EXTRACTED TEXT:
<<<<
Examples¶
Scalar Monte Carlo π¶
#include <iostream>
//
#include <pxart/pxart.hpp>
int main(){
constexpr int samples = 100'000'000;
int result = 0;
pxart::mt19937 rng{};
for (auto i = samples; i > 0; --i){
const auto x = pxart::uniform<float>(rng);
const auto y = pxart::uniform<float>(rng);
result += (x*x + y*y <= 1);
}
std::cout << "pi = " << 4.0f * result / samples << "\n";
}
AVX2 Monte Carlo π¶
The following code has to be compiled with AVX2 support. For GCC and Clang, the easiest method may be to use compilation flags -O3
and -march=native
.
#include <iostream>
//
#include <pxart/pxart.hpp>
int main() {
const int samples = 10'000'000;
pxart::simd256::mt19937 rng{};
// Initialize vectorized buffer to count the samples that lie inside the
// circle for every component.
auto samples_in_circle = _mm256_setzero_si256();
// Iterate over all samples by using the length of the SIMD register.
for (auto i = samples; i > 0; i -= 8) {
// Generate vectorized samples by using pxart.
const auto x = pxart::simd256::uniform<float>(rng);
const auto y = pxart::simd256::uniform<float>(rng);
// Test if samples lie inside the circle.
>>>>
DATASET ENTRIES:
<<<<
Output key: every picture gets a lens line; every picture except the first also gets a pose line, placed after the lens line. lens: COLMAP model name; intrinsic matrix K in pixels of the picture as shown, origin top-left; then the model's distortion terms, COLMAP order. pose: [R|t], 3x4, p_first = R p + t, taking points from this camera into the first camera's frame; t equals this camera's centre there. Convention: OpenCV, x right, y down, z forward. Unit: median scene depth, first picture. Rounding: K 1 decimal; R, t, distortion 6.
>>>>
<<<<
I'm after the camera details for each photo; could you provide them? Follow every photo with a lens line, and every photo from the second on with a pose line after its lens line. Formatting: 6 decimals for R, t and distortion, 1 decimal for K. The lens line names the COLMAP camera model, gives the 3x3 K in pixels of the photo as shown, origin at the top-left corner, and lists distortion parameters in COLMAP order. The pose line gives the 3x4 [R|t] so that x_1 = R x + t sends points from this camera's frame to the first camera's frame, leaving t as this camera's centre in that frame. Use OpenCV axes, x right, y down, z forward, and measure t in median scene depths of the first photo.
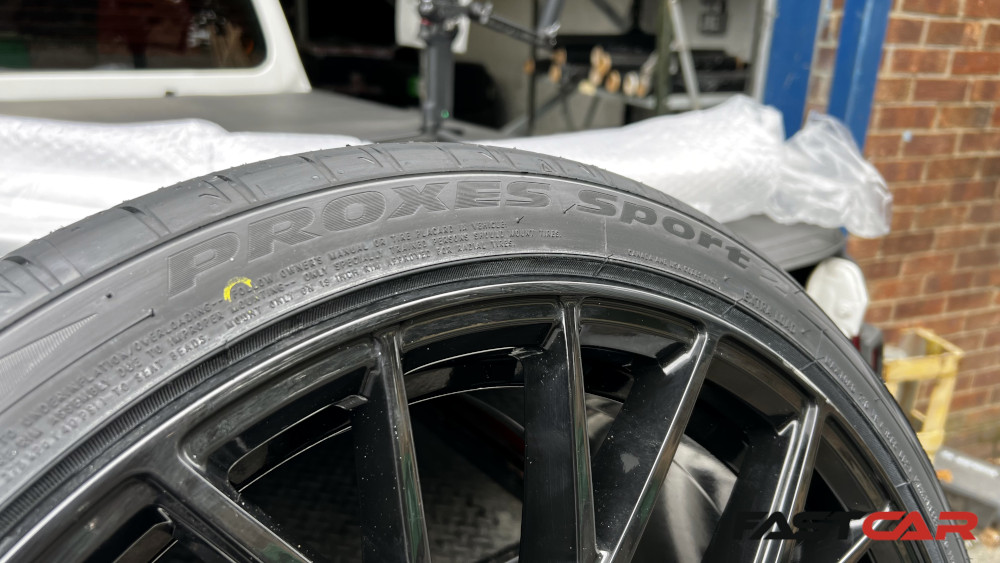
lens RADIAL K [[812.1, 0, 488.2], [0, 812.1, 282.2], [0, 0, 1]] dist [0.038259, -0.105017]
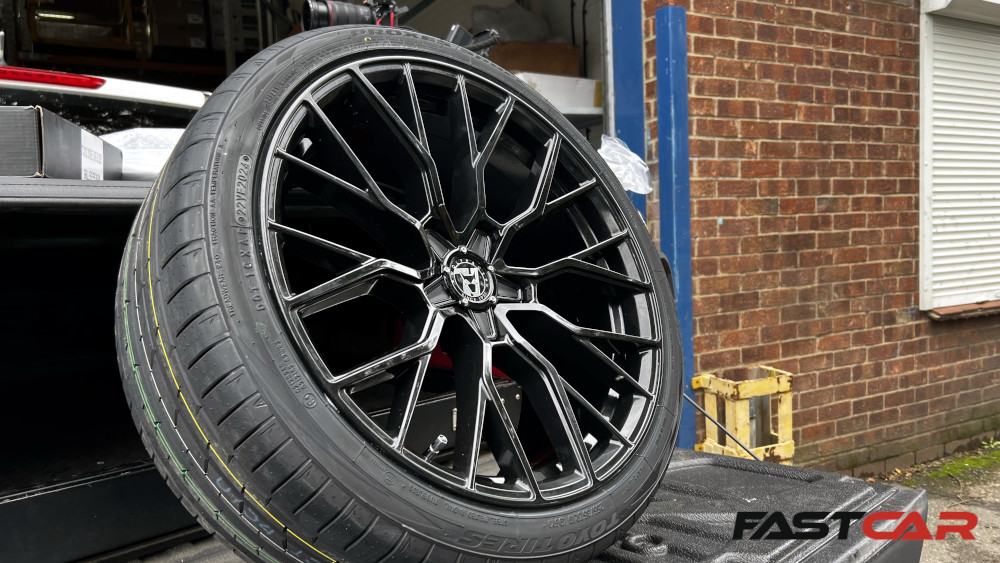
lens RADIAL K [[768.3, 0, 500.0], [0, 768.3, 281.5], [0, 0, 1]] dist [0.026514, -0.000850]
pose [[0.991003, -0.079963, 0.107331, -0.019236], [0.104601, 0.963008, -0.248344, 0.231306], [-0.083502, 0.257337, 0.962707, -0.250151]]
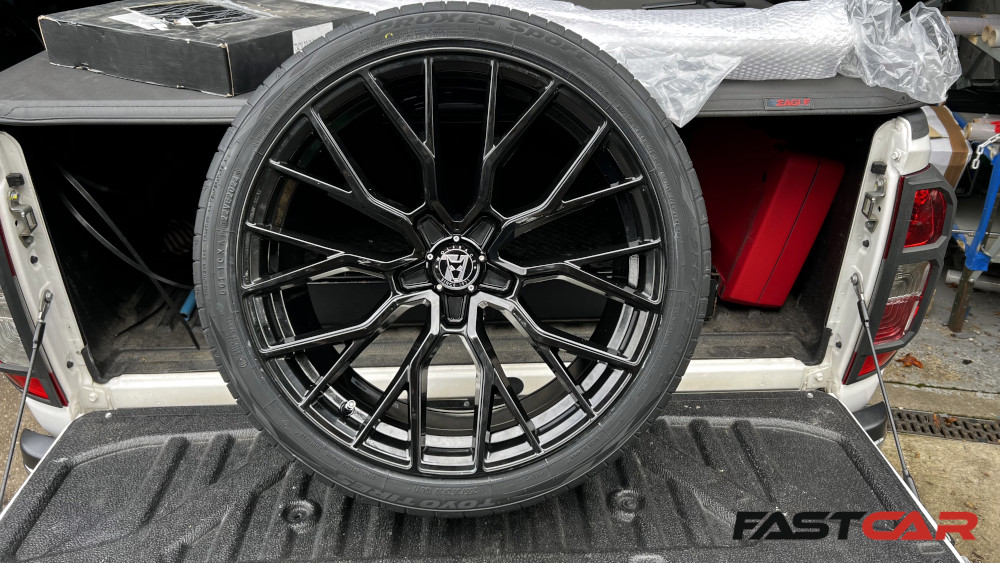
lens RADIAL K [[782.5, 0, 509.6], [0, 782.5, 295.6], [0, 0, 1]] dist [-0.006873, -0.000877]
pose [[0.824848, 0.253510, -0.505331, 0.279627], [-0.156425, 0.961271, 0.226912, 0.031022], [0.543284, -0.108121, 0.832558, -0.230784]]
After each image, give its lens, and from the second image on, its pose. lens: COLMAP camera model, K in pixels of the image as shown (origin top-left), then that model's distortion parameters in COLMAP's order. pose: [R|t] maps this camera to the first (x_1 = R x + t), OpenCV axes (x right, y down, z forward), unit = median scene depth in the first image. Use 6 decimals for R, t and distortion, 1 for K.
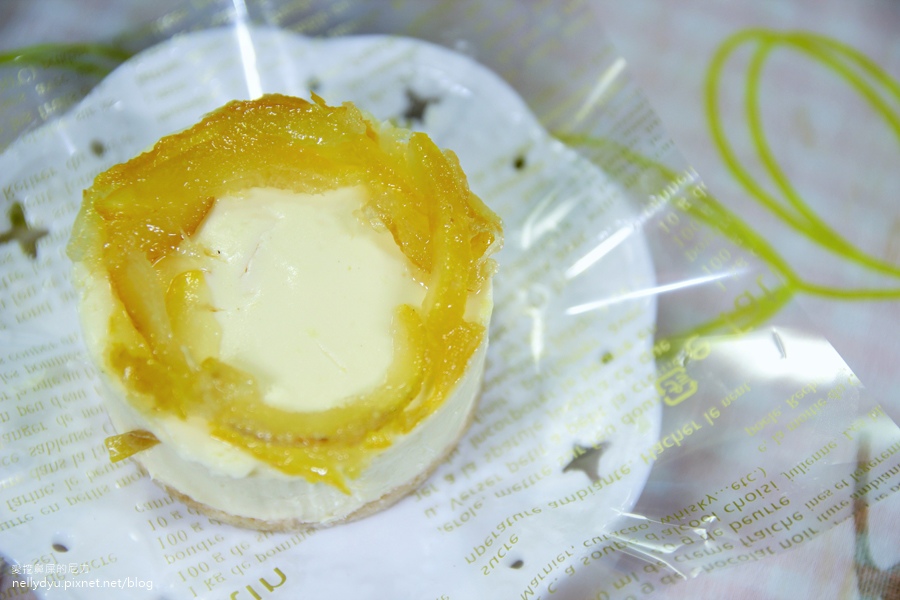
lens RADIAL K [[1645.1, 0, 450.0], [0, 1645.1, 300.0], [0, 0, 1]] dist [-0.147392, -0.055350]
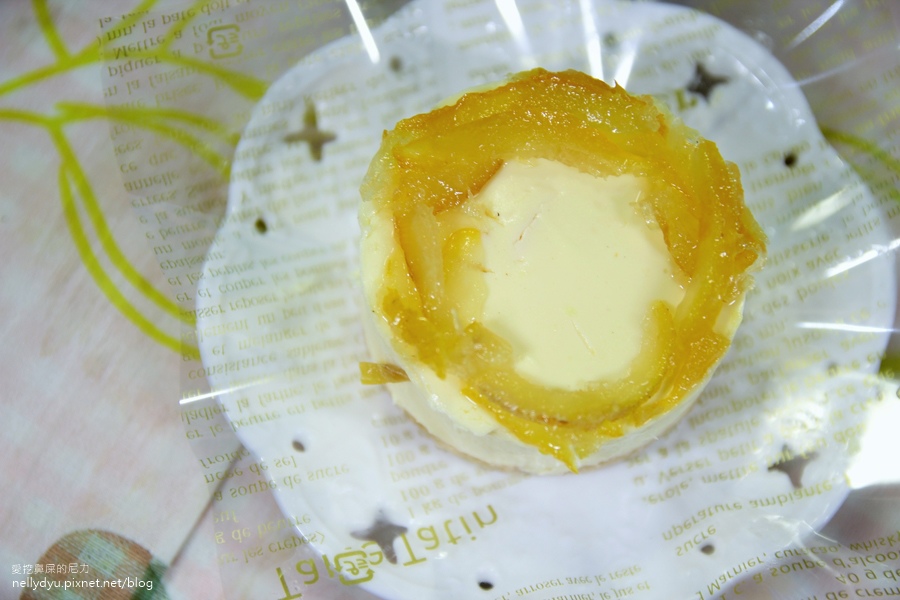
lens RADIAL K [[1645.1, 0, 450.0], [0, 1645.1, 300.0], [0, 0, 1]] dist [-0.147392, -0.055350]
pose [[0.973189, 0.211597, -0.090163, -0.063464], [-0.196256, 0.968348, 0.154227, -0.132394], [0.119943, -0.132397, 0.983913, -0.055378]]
>>>>
EXERCISES:
1. Answer the following about the pxart Monte Carlo π examples, one question per line:
(a) How many samples does the scalar example use?
(b) Which compilation flags are suggested for GCC and Clang?
(c) By how much is the loop counter reduced on each pass in the AVX2 example?
2. Continue the pxart Monte Carlo π examples after the last line shown.

ANSWERS TO THE TASKS:
1.
(a) 100'000'000
(b) -O3 and -march=native
(c) 8

2.
const auto radius = _mm256_add_ps(_mm256_mul_ps(x, x), _mm256_mul_ps(y, y));
const auto mask = _mm256_castps_si256(
_mm256_cmp_ps(radius, _mm256_set1_ps(1.0f), _CMP_LE_OQ));
// Add mask to the samples inside the circle for every component.
samples_in_circle = _mm256_add_epi32(
samples_in_circle, _mm256_and_si256(_mm256_set1_epi32(1), mask));
}
// Sum up all components and scale to estimate pi.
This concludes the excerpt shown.